Scaled dot product attention implicit assumptions

Scaled dot product attention was introduced as follows -, K.T)  ---> "**similarity**" of each word in Q with every word in Keys

In case of machine translation from English to German, Q was said to be the German word already decoded and Key was each English word in input sentence.

Ques 1 : We have English and German embeddings both in same d_model dimensions but it doesn’t mean that English embedding for any word will be in the same general direction as corresponding German word (which is when the dot product will give max similarity). For d_model = 3 say the word “I” in English can be [0.5, 0.1, 0.8] while “ich” can be [-0.5, 0.8, -0.9]. Clearly the dot product between the two wont be similar.

Ques 2: Number of outputs of attention is equal to number of query words. In case of cross attention will it be no of input words + no. of decoded words?

Hi @Mayank11 ,

Regarding Q1: Why do you think that “I” in english could have a certain embedding and “ich” in German could have a “far away” location in this multi-dimensional space? I’d like to understand more your intuition on this to follow up with my comments based on that.

Q2: The number of outputs of attention, after the concatenation of the different outputs of the heads is going to be equal to the context size. For example, if the model’s context size is 512, then the output of the attention module will be 512. This is a fixed number. Another thing is the number of words of the input. For example, you can have model with dimension = 512 in its input (512 tokens) but the sentence has 100 tokens. Still the output of the attention modules will be 512, where the first portion contains information about the input sentence, and the rest is padding.


@Juan_Olano Thanks for responding.

On Q1 : My intuition is that embedding algorithm essentially clusters similar meaning words in a language together in a higher dimensional vector space. Since English and German are different languages and may have unique characteristics, “I” in English could be very far from “ich” in German even if they mean the same. In an extreme case, what if German embedding vectors are just 90 degree rotated version of English vectors?

For cross-attention, inputs are encoder output as keys and values and decoder self attention output as queries. Basically then similarity is calculated between final encoder output and self-attention output (which will change each time a new word is received from decoder) of decoder. Can we expect any similarity between final encoded vector of “I” with 1st self-attention output of “ich” vector in decoder which itself is constantly changing as decoder is generating more and more words?

I can get around this thinking that maybe the original embedding for both languages itself will be learnt during this process and it will ensure that German and English word embeddings are similar even after multiple attention layers. But then this approach does not appeal to me. I don’t know if in this approach, for example, will I be able to just extract German embeddings and use them in a different task. Something like a CBOW that independently calculates embeddings for your vocabulary and allows you to use them in your tasks gives a lot more flexibility and I would use something like that in the model. That way, training time and model size might reduce considerably as well. But, then vector for “ich” can be very different from vector for “I”.

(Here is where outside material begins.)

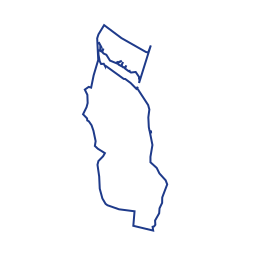 outline of Clontarf Lea-6, Dublin, Ireland, rotated 256°
{"feature_id": "5873133B49648577838284", "entity_name": "Clontarf Lea-6", "entity_type": "district", "adm_level": 2, "iso_a3": "IRL", "parent_name": "Ireland", "parent_adm1": "Dublin", "projection": "equal_earth", "projection_center": [-6.188, 53.368], "detail": "fine", "context": "isolated", "style": "outline", "palette": "blue", "viewbox_px": 256, "rotation_deg": 256, "n_neighbors": 0, "source": "geoboundaries", "source_scale": "gbopen_adm2", "svg_char_len": 1533}
<svg xmlns="http://www.w3.org/2000/svg" viewBox="0 0 256 256"><g transform="rotate(256 128 128)"><path d="M152.2,87.7L147.2,90.6L145.2,90.3L144.0,91.6L139.5,93.3L133.7,93.8L123.0,93.4L118.6,91.5L115.2,93.7L109.2,99.5L106.6,97.0L103.1,91.3L99.7,89.5L87.9,88.3L75.9,85.9L65.8,86.1L59.8,87.9L58.0,89.4L51.3,99.6L45.6,114.2L31.8,109.5L22.4,127.6L26.2,128.0L26.2,129.5L27.5,131.1L31.7,131.9L37.7,137.6L42.5,139.2L47.1,143.0L52.3,144.4L63.8,152.4L68.1,151.9L76.3,147.5L82.3,146.2L89.3,141.5L94.6,142.8L105.6,147.6L118.2,148.2L118.1,149.3L119.2,149.5L120.1,148.2L123.8,148.4L133.4,150.3L140.8,153.2L145.4,153.1L164.2,146.6L165.6,147.4L164.0,145.6L171.1,141.4L176.2,137.2L176.7,135.7L193.3,121.7L193.9,121.0L193.3,120.8L196.2,120.0L196.6,117.4L199.5,116.7L206.2,117.1L210.7,118.0L209.8,119.7L213.5,120.8L213.1,121.5L218.5,120.3L213.0,121.7L212.8,121.5L213.2,120.9L209.3,120.0L208.4,121.0L211.0,123.4L208.0,121.4L206.2,122.3L204.3,124.7L197.8,126.8L193.3,132.9L193.8,133.5L195.3,133.2L194.1,133.8L194.7,138.2L193.4,133.5L191.7,134.3L189.3,136.9L190.5,136.8L193.2,139.2L190.4,136.9L188.1,137.9L187.8,138.7L188.7,138.4L186.6,139.5L187.8,139.2L186.8,139.6L189.2,141.5L186.5,139.5L183.4,142.0L182.4,143.1L184.0,143.4L182.2,143.3L181.1,144.3L180.5,149.0L174.8,151.1L173.1,150.6L172.0,150.9L169.0,149.6L202.6,170.1L196.4,165.9L197.4,163.8L216.8,143.4L233.6,129.7L226.0,122.0L222.5,119.8L201.3,115.6L187.4,107.4L176.1,102.0L177.4,99.8L175.7,95.4L170.0,96.6L162.0,94.9L158.2,92.8L152.2,87.7Z" fill="none" stroke="#1e3a8a" stroke-width="2"/></g></svg>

Q2: This makes sense. Size can be context size all the time.

Thank you for your reply.

Lets remember that the transformer is trained “in parallel” in the 2 languages, meaning that we pass the English sentence and its corresponding German translation. During this training, the transformer will receive both the English and the German phrases, and it is in this process that the transformer learns to align the words of both languages, by paying attention to the context of the words in the phrases. To do this efficiently, the transformer is paying attention from different ‘perspectives’ thanks to the ‘multi-headed’ attention modules. Each head learns one ‘perspective’ or ‘aspect’ of the sentences, and learns the correct relationship between the english words in the sentence with the german words in the translated sentence. So even if “I” and “Ich” are not necessarily in proximity in the embeddings matrix, the model uses attention, context, and yes, to a certain point the embedding matrix, to find the correct translation.